Par Clyde Russell

LANCEMENT, Australie, 26 avril (Reuters) - Le problème pour les haussiers du marché du pétrole brut est que chaque fois qu'ils pensent avoir pris de la vitesse, quelque chose se produit pour faire dérailler l'élan.

La flambée des coronavirus en Inde et l'imposition d'états d'urgence dans les régions peuplées du Japon, y compris Tokyo et Osaka, pour faire face à l'augmentation des infections dues à la pandémie sont les derniers cas en date.

Étant donné que l'Inde et le Japon sont les troisième et quatrième importateurs de brut au monde, il est probable que la demande de carburant subira un coup dur dans les semaines à venir.

La situation semble particulièrement préoccupante en Inde, le Premier ministre Narendra Modi affirmant qu'une "tempête" d'infections a secoué le pays, où les cas ont bondi d'un record historique de 352 991 au cours des dernières 24 heures - un cinquième record quotidien consécutif.

L'Inde, un pays de 1,3 milliard d'habitants, a enregistré un total de plus de 17 millions d'infections et plus de 195 000 décès, les cas quotidiens ayant augmenté de huit fois et les décès de 10 fois au cours du mois dernier.

Outre le bilan humain et l'incroyable pression exercée sur le système de santé en difficulté de l'Inde, la nation sud-asiatique connaîtra probablement une baisse de la demande de carburant alors que les gens restent chez eux et que l'activité économique ralentit.

Quantifier le coup à la demande est un défi, car le gouvernement n'a pas encore imposé de verrouillages stricts, comme il l'a fait à cette époque l'année dernière, lorsque le nouveau coronavirus s'est propagé pour la première fois.

Selon une estimation du cabinet de conseil FGE, la demande d'essence en Inde devrait baisser de 100 000 barils par jour (b / j) en avril et de plus de 170 000 b / j en mai.
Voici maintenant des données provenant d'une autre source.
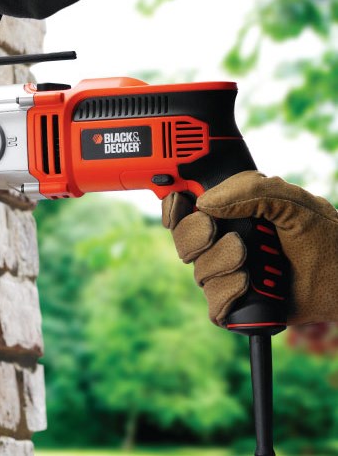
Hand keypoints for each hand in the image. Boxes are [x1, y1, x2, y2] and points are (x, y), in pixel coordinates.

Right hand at [162, 171, 337, 325]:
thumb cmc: (325, 238)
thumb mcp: (292, 202)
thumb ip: (251, 191)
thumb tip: (204, 203)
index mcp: (231, 215)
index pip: (185, 208)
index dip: (174, 206)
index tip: (178, 200)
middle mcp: (224, 244)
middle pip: (183, 241)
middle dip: (196, 237)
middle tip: (219, 232)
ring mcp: (228, 275)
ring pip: (198, 273)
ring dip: (220, 265)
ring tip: (249, 264)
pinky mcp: (236, 305)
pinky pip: (212, 305)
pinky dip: (227, 295)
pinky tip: (248, 286)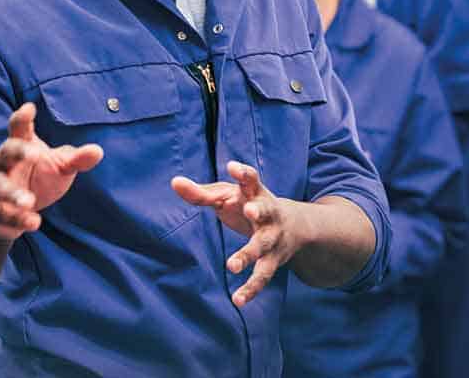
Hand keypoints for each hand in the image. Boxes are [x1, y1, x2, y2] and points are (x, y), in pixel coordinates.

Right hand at [0, 103, 103, 239]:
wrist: (13, 211)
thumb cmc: (38, 178)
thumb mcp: (59, 166)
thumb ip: (76, 158)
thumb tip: (98, 151)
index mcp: (19, 146)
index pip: (18, 128)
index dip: (22, 118)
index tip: (29, 108)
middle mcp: (3, 165)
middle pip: (5, 153)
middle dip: (17, 152)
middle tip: (34, 154)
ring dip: (13, 194)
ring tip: (29, 201)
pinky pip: (1, 215)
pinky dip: (17, 219)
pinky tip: (34, 222)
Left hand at [172, 161, 304, 306]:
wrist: (294, 225)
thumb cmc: (249, 204)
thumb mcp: (228, 196)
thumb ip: (201, 193)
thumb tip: (174, 182)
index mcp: (255, 193)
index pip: (252, 179)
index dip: (243, 173)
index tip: (232, 167)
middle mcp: (268, 213)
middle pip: (265, 211)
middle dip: (258, 211)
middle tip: (250, 211)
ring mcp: (272, 237)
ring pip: (262, 246)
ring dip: (249, 254)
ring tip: (232, 265)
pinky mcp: (274, 260)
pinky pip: (263, 275)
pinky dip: (251, 289)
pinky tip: (238, 300)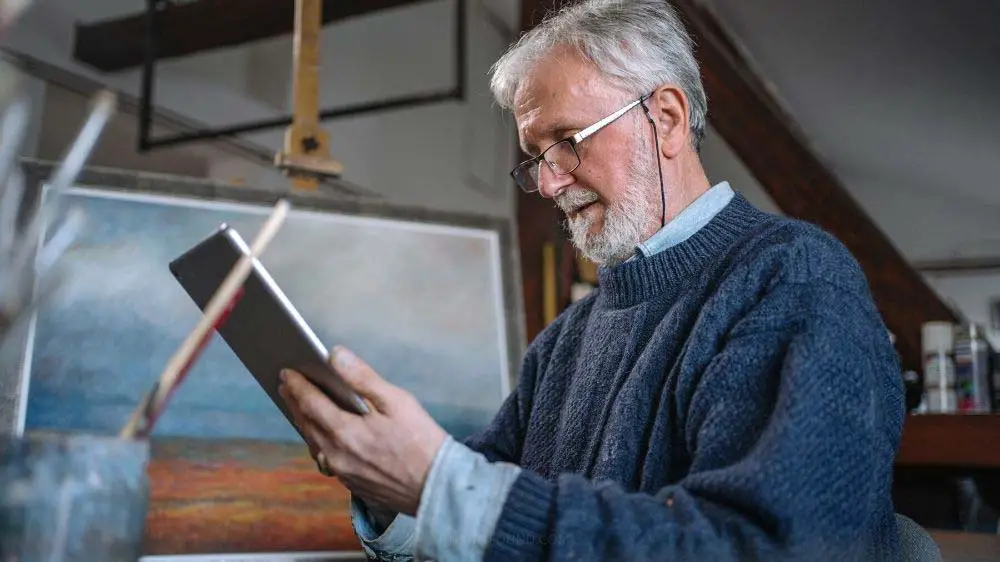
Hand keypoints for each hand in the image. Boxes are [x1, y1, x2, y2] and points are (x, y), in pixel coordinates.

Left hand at [278, 345, 448, 516]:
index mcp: (345, 432)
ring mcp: (343, 473)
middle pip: (307, 424)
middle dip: (295, 402)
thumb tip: (334, 355)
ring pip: (314, 444)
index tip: (286, 372)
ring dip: (304, 423)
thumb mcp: (397, 401)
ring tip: (300, 408)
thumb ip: (362, 378)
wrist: (437, 488)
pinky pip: (326, 459)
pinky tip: (323, 436)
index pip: (310, 403)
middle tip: (286, 386)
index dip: (297, 386)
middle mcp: (336, 454)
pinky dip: (319, 442)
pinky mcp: (352, 484)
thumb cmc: (422, 442)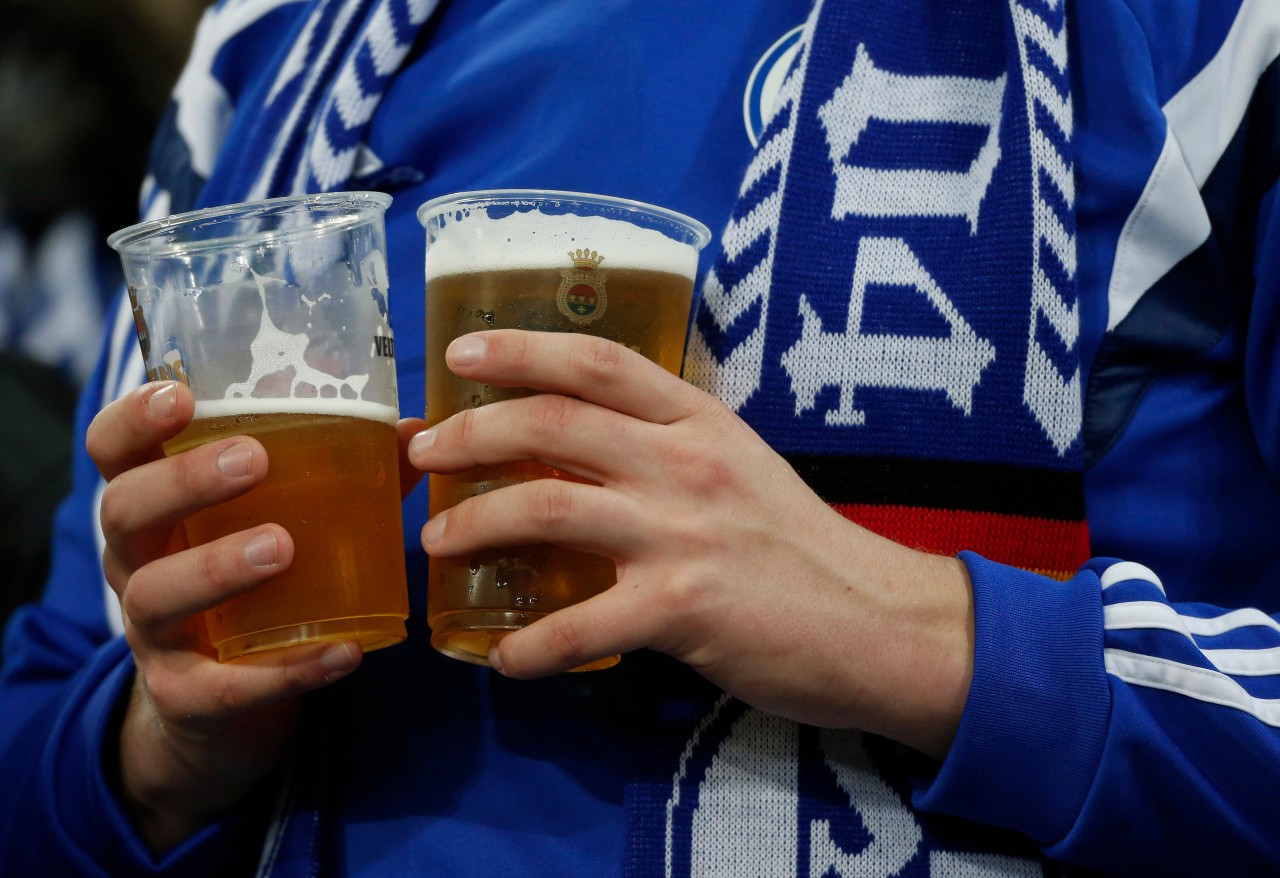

Les ventes totales d'essence de l'Inde ont atteint près de 747 000 b / j en mars.

La demande de diesel, qui à environ 1,75 million de b / j représente environ 40% des ventes de carburants raffinés en Inde, pourrait baisser de 220 000 b / j en avril et de 400 000 b / j supplémentaires en mai, selon FGE.

Cela représenterait une baisse majeure de la demande de carburant et toucherait probablement les importations de pétrole brut de l'Inde dans les mois à venir, ajoutant aux signes que la demande était déjà en train de se modérer après la reprise depuis la première vague du virus.

Refinitiv Oil Research estime les importations de brut de l'Inde en avril à environ 3,59 millions de b / j, contre 4,22 millions de b / j en mars, 4,1 millions de b / j en février et 4,39 millions de b / j en janvier.

Les importations mensuelles de brut de l'Inde étaient généralement d'environ 4,6 millions de b / j avant la pandémie.

Prix brut plus ÉlevÉs

Le catalyseur de la baisse des importations ce mois-ci est très probablement la récente hausse des prix du pétrole, la référence mondiale Brent LCOc1 ayant gagné 17% depuis début février, à environ 65,99 $ le baril dans les premiers échanges asiatiques lundi.

L'Inde a exprimé son mécontentement face aux actions des principaux exportateurs du groupe de producteurs connu sous le nom d'OPEP + pour restreindre la production dans le but de relever les prix, et a fait savoir qu'elle tenterait de diversifier ses achats loin du groupe et vers d'autres exportateurs, tels que le États-Unis et Brésil.

La baisse des importations en avril reflète les prix qui prévalaient vers le début du mois de février, lorsque les cargaisons à livrer ce mois-ci auraient été organisées.

Compte tenu du décalage entre les achats de brut et la livraison, il est probable que toute réduction de la demande en raison de l'épidémie de virus actuelle n'apparaîtra qu'à partir de juin ou juillet.

L'opinion dominante du marché est que la seconde moitié de l'année verra une demande mondiale de brut plus élevée à mesure que l'économie mondiale se remettra de la pandémie, d'autant plus que les vaccinations se généraliseront.

Mais il y a un risque que la majorité des analystes du marché du brut passent à côté de l'ampleur des problèmes dans des pays comme l'Inde et se concentrent plutôt sur les succès du déploiement de vaccins dans des pays développés tels que les États-Unis et la Grande-Bretagne.

Bien qu'une reprise de la demande et la réduction des stocks mondiaux excédentaires de pétrole brut soient toujours un scénario probable, le facteur X est que les flambées de coronavirus comme en Inde en effaceront certaines de ce qui reste une perspective globalement haussière.